When the Timeline Slider is scrubbed into the past, animation pauses — the map is replaying a historical snapshot, and static values read more clearly than motion. Press Live to resume the flowing dots.

MVP limitation, by design

Animating historical rates as you scrub (dots that speed up/slow down to match the replayed moment) is a planned enhancement, not a bug. Today, scrubbing = paused animation; live = flowing animation.


Accessibility & performance

Animation is built to stay out of the way:

  • Reduced motion — honored by default (AND-gated with the OS preference); no flashing, no high-frequency blinking.
  • Fully optional — off by default, disablable globally and per link, paused in edit mode.
  • No React re-renders — dots are native SVG <animateMotion> elements.
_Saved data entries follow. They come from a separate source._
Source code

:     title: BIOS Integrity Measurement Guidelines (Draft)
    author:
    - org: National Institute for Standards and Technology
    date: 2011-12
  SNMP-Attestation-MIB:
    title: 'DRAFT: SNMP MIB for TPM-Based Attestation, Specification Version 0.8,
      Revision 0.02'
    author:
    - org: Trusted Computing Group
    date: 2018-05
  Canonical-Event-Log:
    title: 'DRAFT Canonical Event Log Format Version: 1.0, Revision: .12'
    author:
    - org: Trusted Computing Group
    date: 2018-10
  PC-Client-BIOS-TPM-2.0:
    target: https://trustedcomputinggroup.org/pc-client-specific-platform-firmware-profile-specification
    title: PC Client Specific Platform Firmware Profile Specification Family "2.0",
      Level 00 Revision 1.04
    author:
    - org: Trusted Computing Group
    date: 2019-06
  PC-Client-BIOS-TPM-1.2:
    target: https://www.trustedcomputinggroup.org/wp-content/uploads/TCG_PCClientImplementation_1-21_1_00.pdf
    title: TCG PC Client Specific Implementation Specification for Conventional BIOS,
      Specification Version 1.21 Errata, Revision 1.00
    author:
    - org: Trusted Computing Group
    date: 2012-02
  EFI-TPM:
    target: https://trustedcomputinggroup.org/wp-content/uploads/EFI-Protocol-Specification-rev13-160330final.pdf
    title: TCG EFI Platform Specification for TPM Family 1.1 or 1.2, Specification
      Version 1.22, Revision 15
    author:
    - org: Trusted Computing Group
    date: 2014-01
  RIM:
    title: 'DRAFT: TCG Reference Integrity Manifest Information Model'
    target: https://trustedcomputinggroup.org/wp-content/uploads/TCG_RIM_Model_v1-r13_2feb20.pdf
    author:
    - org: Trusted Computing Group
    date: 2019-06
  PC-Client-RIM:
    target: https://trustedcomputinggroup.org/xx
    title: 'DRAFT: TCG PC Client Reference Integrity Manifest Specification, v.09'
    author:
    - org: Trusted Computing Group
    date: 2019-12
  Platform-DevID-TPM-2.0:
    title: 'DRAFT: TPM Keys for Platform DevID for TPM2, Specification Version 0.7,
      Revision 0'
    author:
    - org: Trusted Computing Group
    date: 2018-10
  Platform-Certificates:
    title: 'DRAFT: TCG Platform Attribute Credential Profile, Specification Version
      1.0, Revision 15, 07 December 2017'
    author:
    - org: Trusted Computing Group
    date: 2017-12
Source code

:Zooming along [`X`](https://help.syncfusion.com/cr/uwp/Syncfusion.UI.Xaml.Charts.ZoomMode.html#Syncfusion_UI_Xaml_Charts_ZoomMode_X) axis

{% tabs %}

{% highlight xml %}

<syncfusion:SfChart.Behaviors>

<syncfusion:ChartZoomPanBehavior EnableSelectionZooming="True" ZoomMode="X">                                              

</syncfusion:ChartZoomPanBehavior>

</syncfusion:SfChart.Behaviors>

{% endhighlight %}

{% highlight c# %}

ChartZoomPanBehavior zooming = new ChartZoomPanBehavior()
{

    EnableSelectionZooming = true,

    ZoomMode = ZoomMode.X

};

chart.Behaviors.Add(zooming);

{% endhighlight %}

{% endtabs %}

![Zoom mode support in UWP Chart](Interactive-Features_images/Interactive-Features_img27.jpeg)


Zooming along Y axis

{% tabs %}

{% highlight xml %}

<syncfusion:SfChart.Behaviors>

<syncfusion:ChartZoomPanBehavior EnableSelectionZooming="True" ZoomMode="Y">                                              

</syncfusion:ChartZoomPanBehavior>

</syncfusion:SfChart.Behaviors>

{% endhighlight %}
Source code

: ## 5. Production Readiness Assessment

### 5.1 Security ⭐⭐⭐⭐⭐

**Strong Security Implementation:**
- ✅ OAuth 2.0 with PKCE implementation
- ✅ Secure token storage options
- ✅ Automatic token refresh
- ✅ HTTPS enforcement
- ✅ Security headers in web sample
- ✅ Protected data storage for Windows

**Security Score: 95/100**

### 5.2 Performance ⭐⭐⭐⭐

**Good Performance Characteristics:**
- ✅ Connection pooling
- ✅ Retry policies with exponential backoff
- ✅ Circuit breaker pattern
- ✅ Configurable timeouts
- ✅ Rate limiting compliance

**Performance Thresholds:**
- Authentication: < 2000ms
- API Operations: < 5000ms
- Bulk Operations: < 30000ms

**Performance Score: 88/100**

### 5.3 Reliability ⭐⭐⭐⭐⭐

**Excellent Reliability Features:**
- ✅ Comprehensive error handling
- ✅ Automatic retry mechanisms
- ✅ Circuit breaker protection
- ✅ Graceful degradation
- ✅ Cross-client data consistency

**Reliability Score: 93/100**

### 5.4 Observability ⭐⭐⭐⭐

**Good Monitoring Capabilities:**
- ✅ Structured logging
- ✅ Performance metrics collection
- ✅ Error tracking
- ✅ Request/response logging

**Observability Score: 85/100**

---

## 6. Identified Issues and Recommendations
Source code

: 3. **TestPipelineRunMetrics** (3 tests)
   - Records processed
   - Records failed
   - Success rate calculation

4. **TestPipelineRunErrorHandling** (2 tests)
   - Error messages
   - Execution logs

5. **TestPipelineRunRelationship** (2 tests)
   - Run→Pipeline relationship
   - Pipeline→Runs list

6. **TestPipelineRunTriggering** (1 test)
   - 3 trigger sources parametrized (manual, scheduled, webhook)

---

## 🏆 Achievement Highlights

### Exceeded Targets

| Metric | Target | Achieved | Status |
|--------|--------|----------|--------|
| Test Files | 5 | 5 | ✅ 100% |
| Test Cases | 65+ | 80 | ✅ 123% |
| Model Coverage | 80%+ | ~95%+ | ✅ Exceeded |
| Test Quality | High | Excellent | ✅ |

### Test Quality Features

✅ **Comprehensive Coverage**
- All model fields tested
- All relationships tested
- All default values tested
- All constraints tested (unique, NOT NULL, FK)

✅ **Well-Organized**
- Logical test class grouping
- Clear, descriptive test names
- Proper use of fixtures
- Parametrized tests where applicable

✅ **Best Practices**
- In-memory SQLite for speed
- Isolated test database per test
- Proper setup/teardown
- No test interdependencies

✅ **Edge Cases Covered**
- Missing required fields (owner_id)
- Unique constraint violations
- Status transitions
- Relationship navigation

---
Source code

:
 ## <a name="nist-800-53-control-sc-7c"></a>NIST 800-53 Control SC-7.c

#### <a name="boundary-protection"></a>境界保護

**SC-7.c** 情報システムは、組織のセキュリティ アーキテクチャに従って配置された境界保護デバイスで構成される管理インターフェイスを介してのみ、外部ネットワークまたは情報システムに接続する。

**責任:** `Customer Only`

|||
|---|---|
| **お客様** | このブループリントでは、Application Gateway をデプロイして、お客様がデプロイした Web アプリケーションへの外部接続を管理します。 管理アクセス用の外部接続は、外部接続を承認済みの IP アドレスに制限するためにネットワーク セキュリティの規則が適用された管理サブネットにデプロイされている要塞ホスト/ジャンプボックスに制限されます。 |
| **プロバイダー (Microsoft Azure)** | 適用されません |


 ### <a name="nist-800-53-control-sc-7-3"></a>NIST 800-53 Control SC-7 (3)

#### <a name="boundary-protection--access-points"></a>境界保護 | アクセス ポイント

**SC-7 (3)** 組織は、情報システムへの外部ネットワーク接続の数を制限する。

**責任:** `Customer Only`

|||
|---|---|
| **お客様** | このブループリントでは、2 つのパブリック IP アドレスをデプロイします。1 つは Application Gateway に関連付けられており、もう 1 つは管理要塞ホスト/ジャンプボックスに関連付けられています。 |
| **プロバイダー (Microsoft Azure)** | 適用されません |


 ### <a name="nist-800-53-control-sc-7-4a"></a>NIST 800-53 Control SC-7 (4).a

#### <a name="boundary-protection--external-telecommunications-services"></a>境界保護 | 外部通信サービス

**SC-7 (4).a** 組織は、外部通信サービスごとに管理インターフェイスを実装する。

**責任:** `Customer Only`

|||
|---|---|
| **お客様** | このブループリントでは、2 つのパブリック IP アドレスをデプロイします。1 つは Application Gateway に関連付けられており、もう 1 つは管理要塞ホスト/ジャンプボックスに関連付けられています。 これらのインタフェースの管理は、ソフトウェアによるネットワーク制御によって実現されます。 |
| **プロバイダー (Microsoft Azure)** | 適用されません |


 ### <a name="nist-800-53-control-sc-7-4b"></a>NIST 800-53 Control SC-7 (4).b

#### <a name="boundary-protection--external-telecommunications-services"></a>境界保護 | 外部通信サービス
The browser's compositor animates them; the panel does not re-render per frame and uses no requestAnimationFrame.
  • Bounded — the Max Animated Links cap limits how many links animate at once.

Scope and non-goals

This feature only visualizes numeric metrics already returned by Grafana queries. It intentionally does not implement any of:

packet capture · tcpdump · PCAP parsing · deep packet inspection · payload inspection · NetFlow / sFlow / IPFIX collection · packet replay · a custom packet-capture agent · a custom Grafana data source

See the broader scope boundaries for how this sits alongside the plugin's other visualization-only features.


Try it live

The WAN Demo — Animated Traffic Flow dashboard ships with the testing stack:

npm install && npm run build
cd testing && docker compose up --build

Open http://localhost:3101DashboardsWAN Demo — Animated Traffic Flow. The simulator produces low / medium / high / idle / bidirectional / down link series so every animation state is visible, including a permanently-down trunk with static ✕ badges next to an animated one.